There is no way a piece of celery is going to replace that piece of dairy milk and give you anywhere near the level of satisfaction you need to successfully wean you off. You’d probably rather either eat nothing than replace your dear chocolate with a piece of celery – right? You need something that feels a bit indulgent, satisfying but not sweet.
Enter almond butter….
This goopy, grainy version of the humble almond has been a revelation in my diet over the past year. Step aside peanut butter, there’s a cooler kid in town. Almond butter is more nutritious than peanut butter and because it’s just that little bit more runny, I find it more versatile to use. Oh, and I think it’s nicer. So thumbs up all round.

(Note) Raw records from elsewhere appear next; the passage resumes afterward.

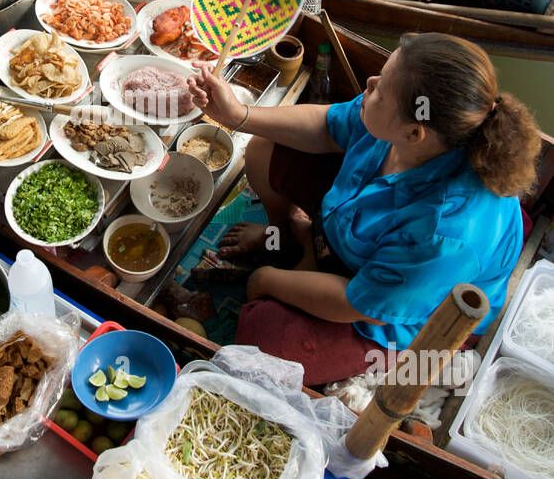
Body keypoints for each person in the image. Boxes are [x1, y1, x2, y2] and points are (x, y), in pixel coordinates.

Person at [188, 33, 541, 387]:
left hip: (393, 308)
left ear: (414, 133)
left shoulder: (444, 233)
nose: (369, 84)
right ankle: (289, 240)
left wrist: (267, 280)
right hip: (360, 237)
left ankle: (307, 251)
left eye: (381, 89)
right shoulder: (406, 125)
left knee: (264, 340)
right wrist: (239, 115)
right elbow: (327, 127)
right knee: (265, 147)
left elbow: (357, 303)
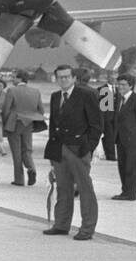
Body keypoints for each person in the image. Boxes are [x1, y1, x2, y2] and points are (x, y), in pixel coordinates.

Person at [43, 65, 101, 240]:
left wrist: (88, 147)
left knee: (84, 189)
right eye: (60, 77)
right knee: (63, 188)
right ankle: (61, 224)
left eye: (67, 77)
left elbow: (96, 124)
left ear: (74, 78)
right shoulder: (55, 97)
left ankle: (87, 228)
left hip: (78, 149)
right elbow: (54, 125)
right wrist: (53, 152)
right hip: (59, 148)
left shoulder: (86, 95)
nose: (63, 80)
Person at [1, 70, 43, 186]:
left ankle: (19, 179)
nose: (12, 80)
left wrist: (5, 123)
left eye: (14, 78)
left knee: (16, 152)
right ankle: (31, 168)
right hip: (28, 123)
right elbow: (41, 110)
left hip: (14, 123)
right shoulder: (36, 91)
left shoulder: (12, 91)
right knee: (27, 149)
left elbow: (6, 109)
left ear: (20, 79)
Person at [97, 75, 117, 162]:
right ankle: (111, 156)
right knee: (109, 137)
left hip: (116, 117)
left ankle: (110, 154)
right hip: (107, 117)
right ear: (108, 79)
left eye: (115, 78)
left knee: (111, 137)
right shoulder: (102, 89)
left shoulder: (118, 88)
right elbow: (101, 105)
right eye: (112, 78)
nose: (113, 79)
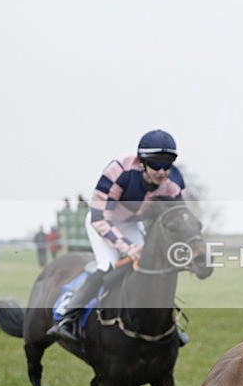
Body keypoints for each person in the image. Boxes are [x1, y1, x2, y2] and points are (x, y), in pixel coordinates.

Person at [47, 129, 186, 342]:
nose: (162, 171)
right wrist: (128, 248)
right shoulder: (119, 170)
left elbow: (176, 218)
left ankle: (167, 322)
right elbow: (99, 216)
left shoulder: (174, 183)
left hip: (131, 224)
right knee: (108, 266)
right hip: (102, 220)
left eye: (167, 166)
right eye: (156, 165)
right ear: (142, 162)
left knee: (150, 266)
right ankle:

I’m currently using Meridian Smooth Almond Butter which I picked up in a slightly larger limited edition jar at my local health store Natures Intent. It’s sugar-free, low in salt and palm oil free. The ingredients are simply 100% roasted almonds with a little salt. You can’t get better than that when it comes to produce out of a jar.
Almond butter is a bit more expensive than its peanut equivalent where it’s usually about £2.39-£4.00 for a small jar, but I’d say it’s well worth it. And isn’t a piece of carrot cake in Starbucks about that these days, anyway?
Just some almond butter suggestions that I roll with:
- Dip celery in it for a perfectly balanced protein-veg-healthy fat snack
- Drizzle over porridge for extra protein and again, healthy fat
- Spread over slice of apple as a real treat
- Whack a dollop into smoothies to thicken up
- Mix with hot milk, raw cacao powder and a little brown rice syrup for a comforting low sugar alternative to a hot chocolate
- Very slowly eat a teaspoon after a meal with a cup of tea (good if you’re trying to break the post meal-sweet habit)
- Use as a topping on an oatcake or rice cake (somewhat resembles a biscuit)
- Make my frozen almond butter blueberry fudge instead of eating ice cream
A word of warning
Now maybe it’s my former ‘sugar addiction’ mentality but this stuff is so good that it borders on dangerous. There are some occasions where it’s just too easy to grab another spoonful out of the jar. So use it as your ultimate indulgent treat and put it on a higher shelf so it’s not in prime tempting position every time you open your cupboard.
Any other almond butter lovers reading this? How do you like to eat yours?